Data shown
┄┄┄┄┄┄

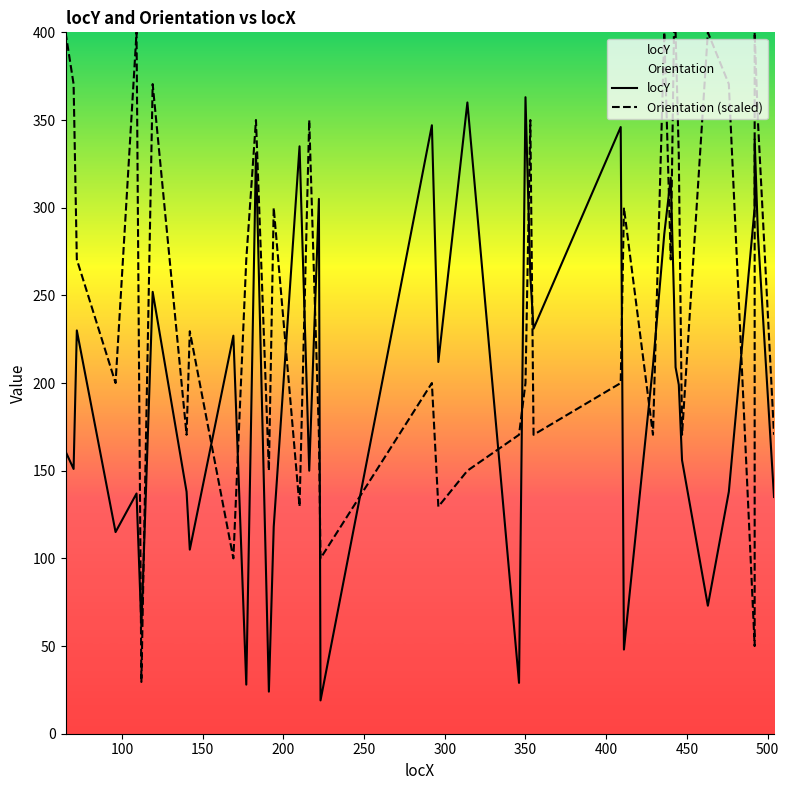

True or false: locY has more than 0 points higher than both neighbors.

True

┄┄┄┄┄┄

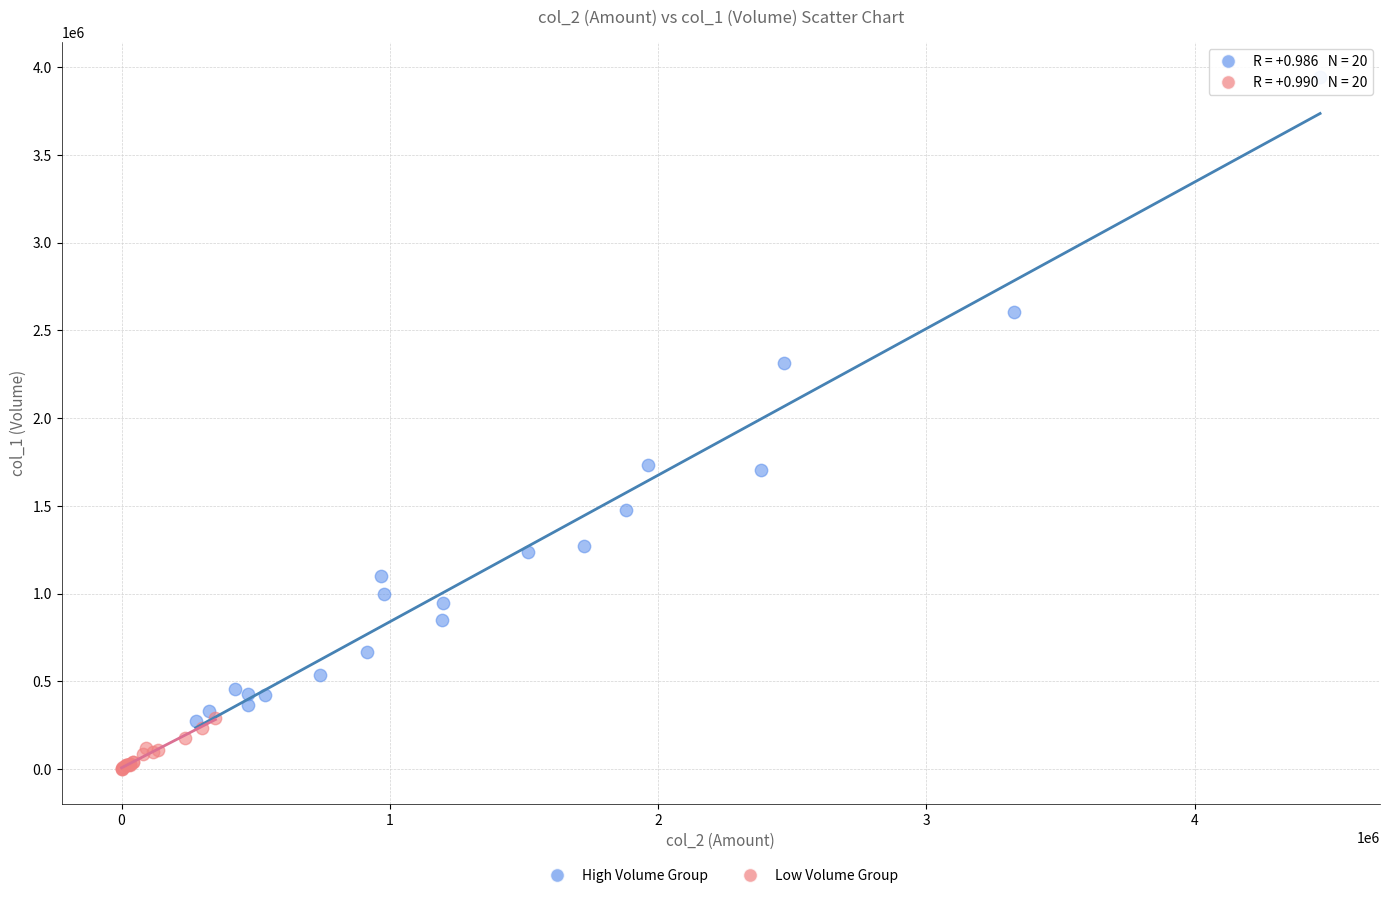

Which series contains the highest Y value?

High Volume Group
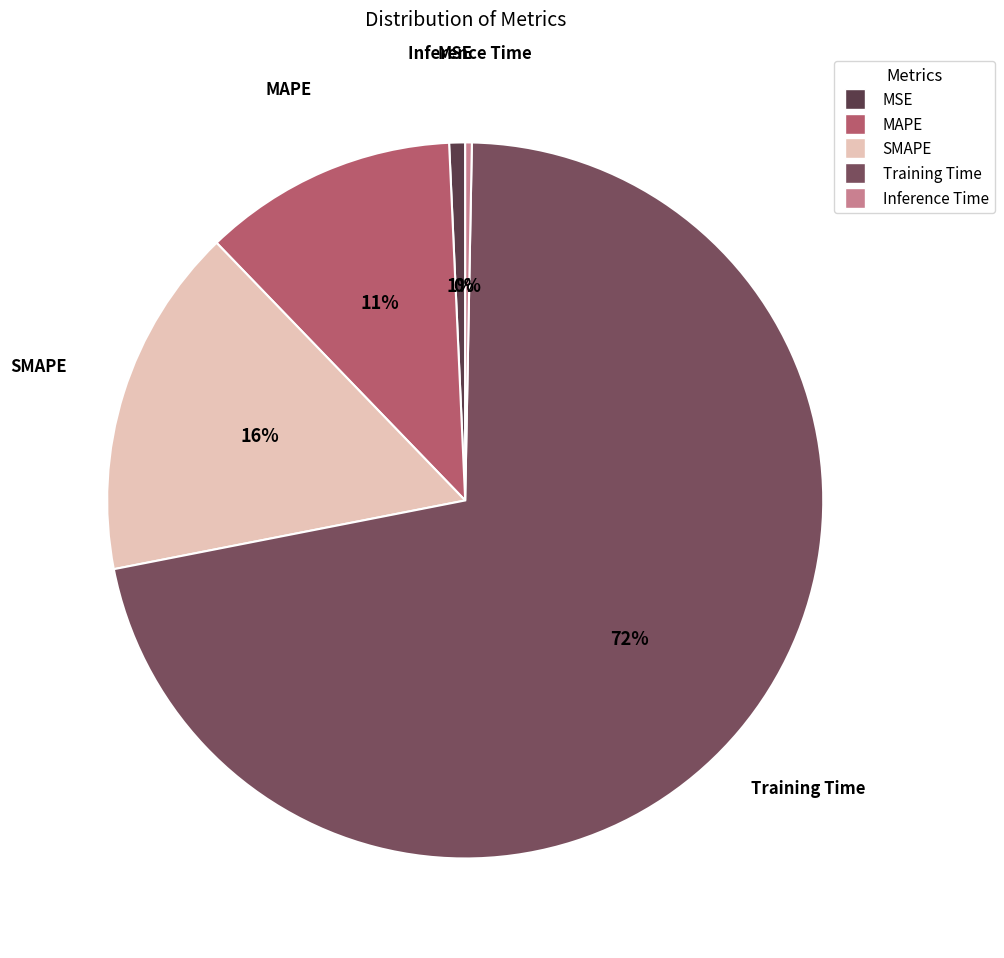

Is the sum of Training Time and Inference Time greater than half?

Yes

┄┄┄┄┄┄

Exercise prompt
Locate each line above that contains the word "than", treating uppercase and lowercase as different, and copy those lines.

Response for this exercise
True or false: locY has more than 0 points higher than both neighbors.
Is the sum of Training Time and Inference Time greater than half?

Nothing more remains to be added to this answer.